Treating volenti as available wherever C "knew of the risk". Knowledge is necessary but not sufficient. The defence requires voluntariness and agreement (express or implied) to waive negligence — the high bar that defeated Smith v Baker and that almost never lets volenti succeed in employment cases.
Forgetting Road Traffic Act 1988 s.149. Volenti is statutorily excluded for passengers in vehicles covered by compulsory motor insurance, so cases like Dann v Hamilton can no longer be argued as volenti at all — only as contributory negligence.

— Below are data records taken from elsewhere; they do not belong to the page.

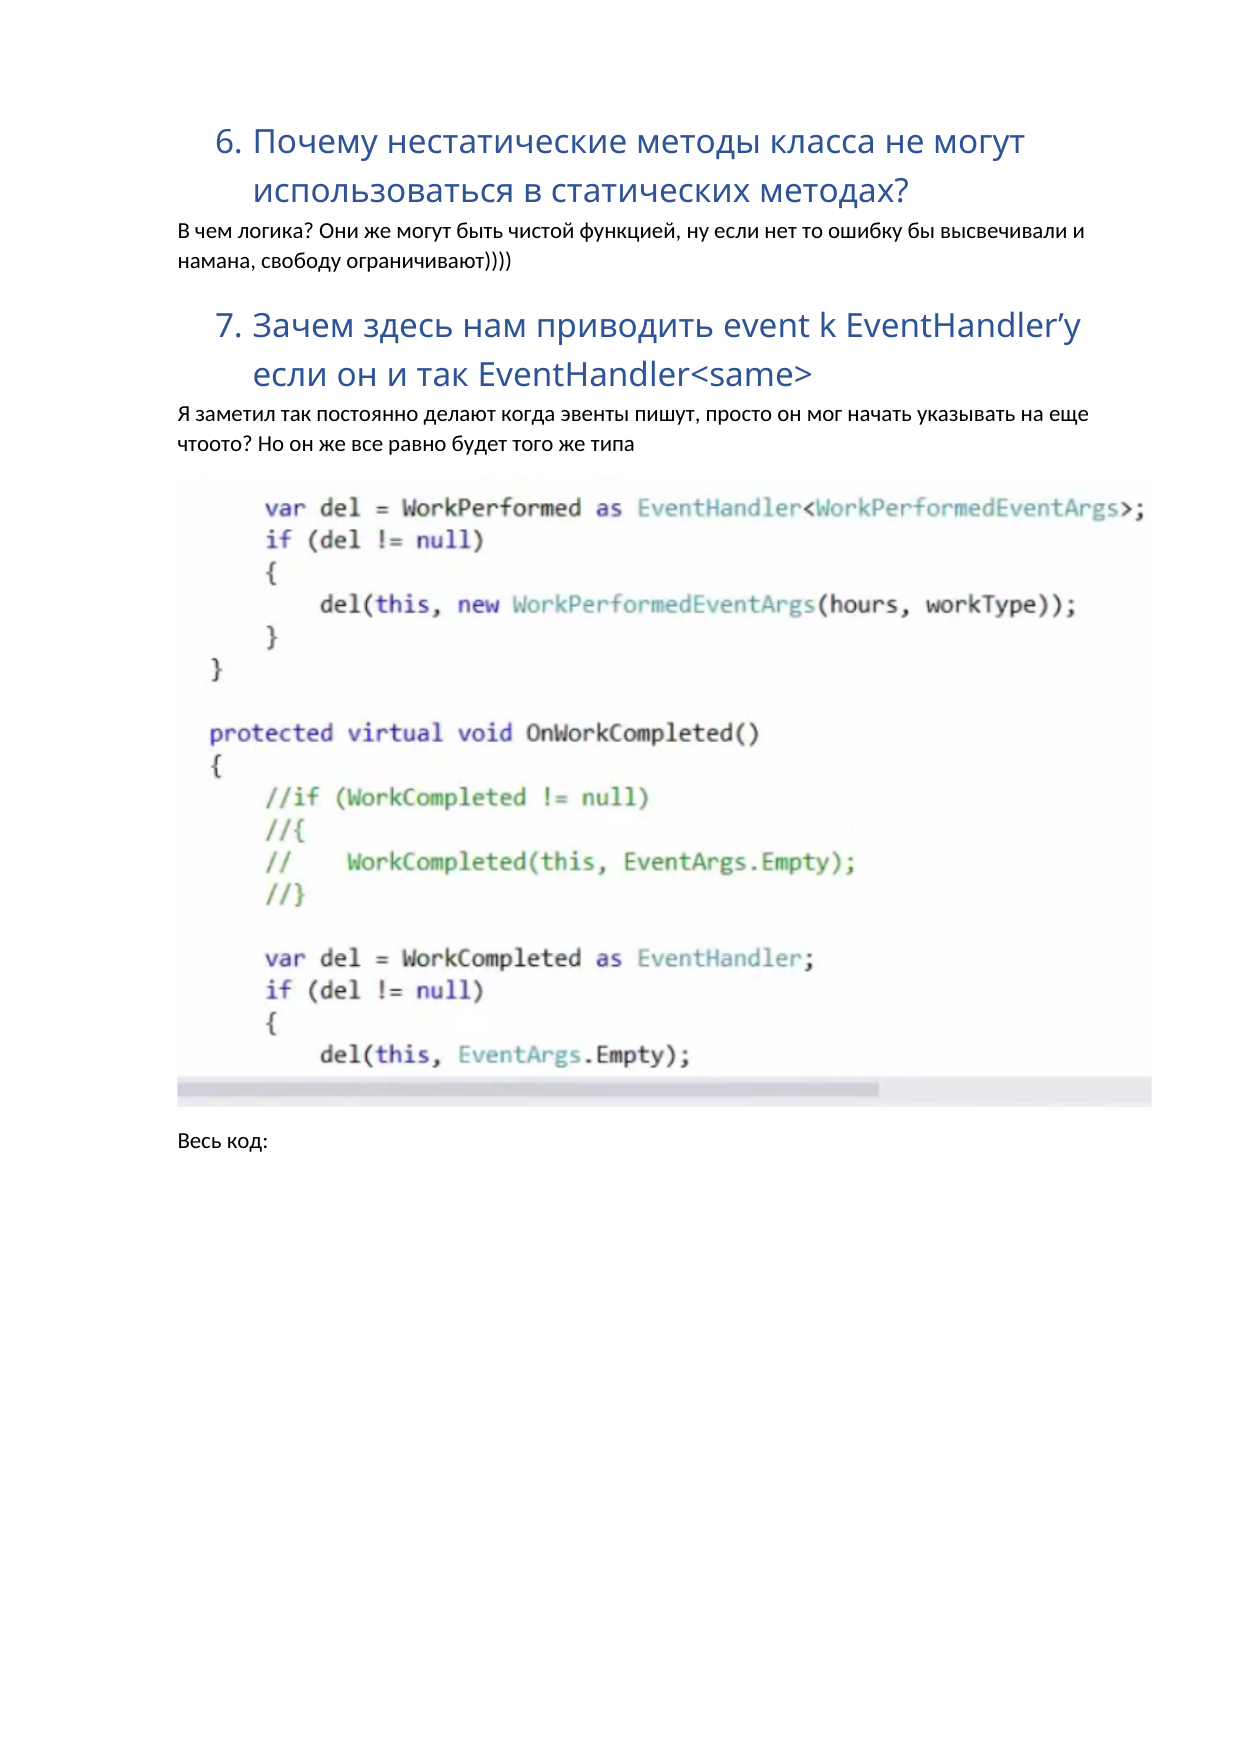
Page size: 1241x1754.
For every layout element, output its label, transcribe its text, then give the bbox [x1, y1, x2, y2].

subtitle Зачем здесь нам приводить event k EventHandler’y если он и так EventHandler<same> [215, 301, 1152, 396]
text Я заметил так постоянно делают когда эвенты пишут, просто он мог начать указывать на еще чтоото? Но он же все равно будет того же типа [177, 399, 1152, 458]
picture [177, 476, 1152, 1107]
subtitle Почему нестатические методы класса не могут использоваться в статических методах? [215, 118, 1152, 212]
text Весь код: [177, 1126, 1152, 1154]
text В чем логика? Они же могут быть чистой функцией, ну если нет то ошибку бы высвечивали и намана, свободу ограничивают)))) [177, 216, 1152, 274]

Citing Tinsley v Milligan or the old "reliance" test for illegality. Since Patel v Mirza [2016] UKSC 42 the test is the open-textured trio of considerations, applied as a single policy assessment. Henderson confirms Gray survives within that framework.
Conflating contributory negligence with volenti. Contributory negligence is a partial defence reducing damages and applies on objective fault. Volenti is a complete defence and turns on subjective consent. They can run in the alternative — never as a single point.